При последних словах глаза его расширились, почти карикатурно сверкнули, он смотрел на меня с вызовом.
- Господин старший лейтенант, - ответил я, приняв в соответствии с уставом стойку "смирно", - мне показалось бессмысленным отпускать товарища порожняком на велосипеде, а самому плестись с багажом, который я и так уже от самого Крютеля на себе волок.
- От самого Крютеля! - повторил он с издевкой. Фельдфебель рассмеялся.
- Ничего смешного, Фишер! - рявкнул на него старший лейтенант. - Эти интеллигенты вонючие, сколько ими ни командуй, всё умников из себя корчат. После чего он повернулся ко мне: - Так вы, значит, господин старший ефрейтор, думать изволите, изволите размышлять, если я вас правильно понял, не так ли?

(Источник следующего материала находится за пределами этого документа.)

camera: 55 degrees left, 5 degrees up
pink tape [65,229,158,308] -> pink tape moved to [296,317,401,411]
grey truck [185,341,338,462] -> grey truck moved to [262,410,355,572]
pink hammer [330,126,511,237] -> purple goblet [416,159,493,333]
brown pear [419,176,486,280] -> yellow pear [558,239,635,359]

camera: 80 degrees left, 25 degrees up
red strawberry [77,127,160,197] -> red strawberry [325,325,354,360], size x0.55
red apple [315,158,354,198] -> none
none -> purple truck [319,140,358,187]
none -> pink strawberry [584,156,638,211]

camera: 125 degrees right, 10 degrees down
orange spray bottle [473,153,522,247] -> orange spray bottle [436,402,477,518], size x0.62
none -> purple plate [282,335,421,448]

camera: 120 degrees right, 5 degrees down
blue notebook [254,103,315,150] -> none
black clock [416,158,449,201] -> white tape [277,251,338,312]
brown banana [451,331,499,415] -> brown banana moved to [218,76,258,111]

В Париже я настолько привык к почти цивильной манере общения, что чуть было с поклоном не ответил: "Безусловно". Но вовремя опомнился и строго по уставу отчеканил:
- Так точно!
- Вот как! А кое-чему наоборот, то есть умению отключать ваши умственные способности, вас никогда не учили?

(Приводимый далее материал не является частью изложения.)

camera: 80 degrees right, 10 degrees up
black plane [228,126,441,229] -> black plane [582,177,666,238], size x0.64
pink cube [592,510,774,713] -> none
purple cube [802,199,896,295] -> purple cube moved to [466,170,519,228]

- Никак нет! - гаркнул я. - На предыдущем месте службы от меня хотя бы изредка требовалось умение думать.
- Вот как, - заметил он озадаченно и на миг напомнил мне боксера, нарвавшегося на точный встречный удар. Но тут он вдруг просто заорал. - Вы мне здесь это бросьте, ясно? Я вас тут мигом думать отучу, слышите? Тут вся ваша интеллигентность даром не нужна, понятно?
- Так точно, - отозвался я.
- И еще зарубите себе на носу: солдат ни при каких обстоятельствах не бросает свою амуницию. - Он отвел от меня свой горящий опереточный взор, обратив его на фельдфебеля, и коротко спросил: - Ну, куда мы его засунем?

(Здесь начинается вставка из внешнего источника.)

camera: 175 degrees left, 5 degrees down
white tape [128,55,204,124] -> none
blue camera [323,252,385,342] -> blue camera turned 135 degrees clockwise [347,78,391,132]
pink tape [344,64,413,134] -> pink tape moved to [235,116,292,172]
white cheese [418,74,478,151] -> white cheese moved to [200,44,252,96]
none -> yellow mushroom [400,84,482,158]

Фельдфебель извлек из ящика стола список, а старший лейтенант тем временем снова вперил в меня свое партийное око (позже я узнал, что на родине у себя он и вправду руководил партийной ячейкой). Он спросил у меня:
- Какое у вас образование? Я имею в виду, разумеется, сугубо военное.
- Пулеметчик, господин старший лейтенант, - выпалил я. - И еще телефонист.
- Еще чего! - сказал он с тихой яростью. - Телефонистов у нас хоть пруд пруди. А вот пулеметчиков всегда не хватает.
- За пополнением у нас Ларнтон на очереди, - сообщил старший фельдфебель.
- Ладно. Вот и пошлем его к господину Шеллингу. Что там у нас еще? Наряды на завтра расписаны, боеприпасы для боевых стрельб на укрепления надо доставить, ясно?
- Так точно, - ответил ротный фельдфебель.
Я распахнул дверь и принял стойку "смирно", пропуская мимо себя господина учителя. Он больше даже взглядом меня не удостоил.
- Дружище! - вскричал ротный, едва шаги командира стихли за дверью. - Да я чуть обнимать тебя не кинулся, когда по говору рейнландца услышал, землячок!
Он протянул мне руку, а я глядел ему в глаза и радовался. Тогда он кивнул на писаря, который с улыбкой наблюдал за нами.
- Это Шмидт, - пояснил он. - Шмидт хотя бы берлинец. У нас еще только несколько берлинцев, остальное всё шушера.
Я вручил писарю пакет с моими бумагами, который в Париже в нашей либеральной части собственноручно заклеил и запечатал сургучом. Покуда писарь его открывал, читал и раскладывал бумаги, фельдфебель жадно допытывал меня, когда я в последний раз был в отпуске и не проезжал ли, часом, через его родной Кёльн.
Вскоре после этого он ушел поесть, я же, оставшись с симпатичным писарем наедине, расспросил его о настроениях в роте и о службе, обменялся с ним парой скептических соображений о войне вообще и о нашем командире в частности, после чего уже четверть часа спустя тем же путем двинулся обратно. Я снова заглянул к Кадетте, снова выпил у нее пива и угостил ее сигаретой.
И только потом двинулся к аллее, которая так меня манила. Я все еще так и не видел моря, из окон канцелярии оно было загорожено лесом, к тому же там мне было не до того - сильно отвлекал светло-серый мундир старшего лейтенанта.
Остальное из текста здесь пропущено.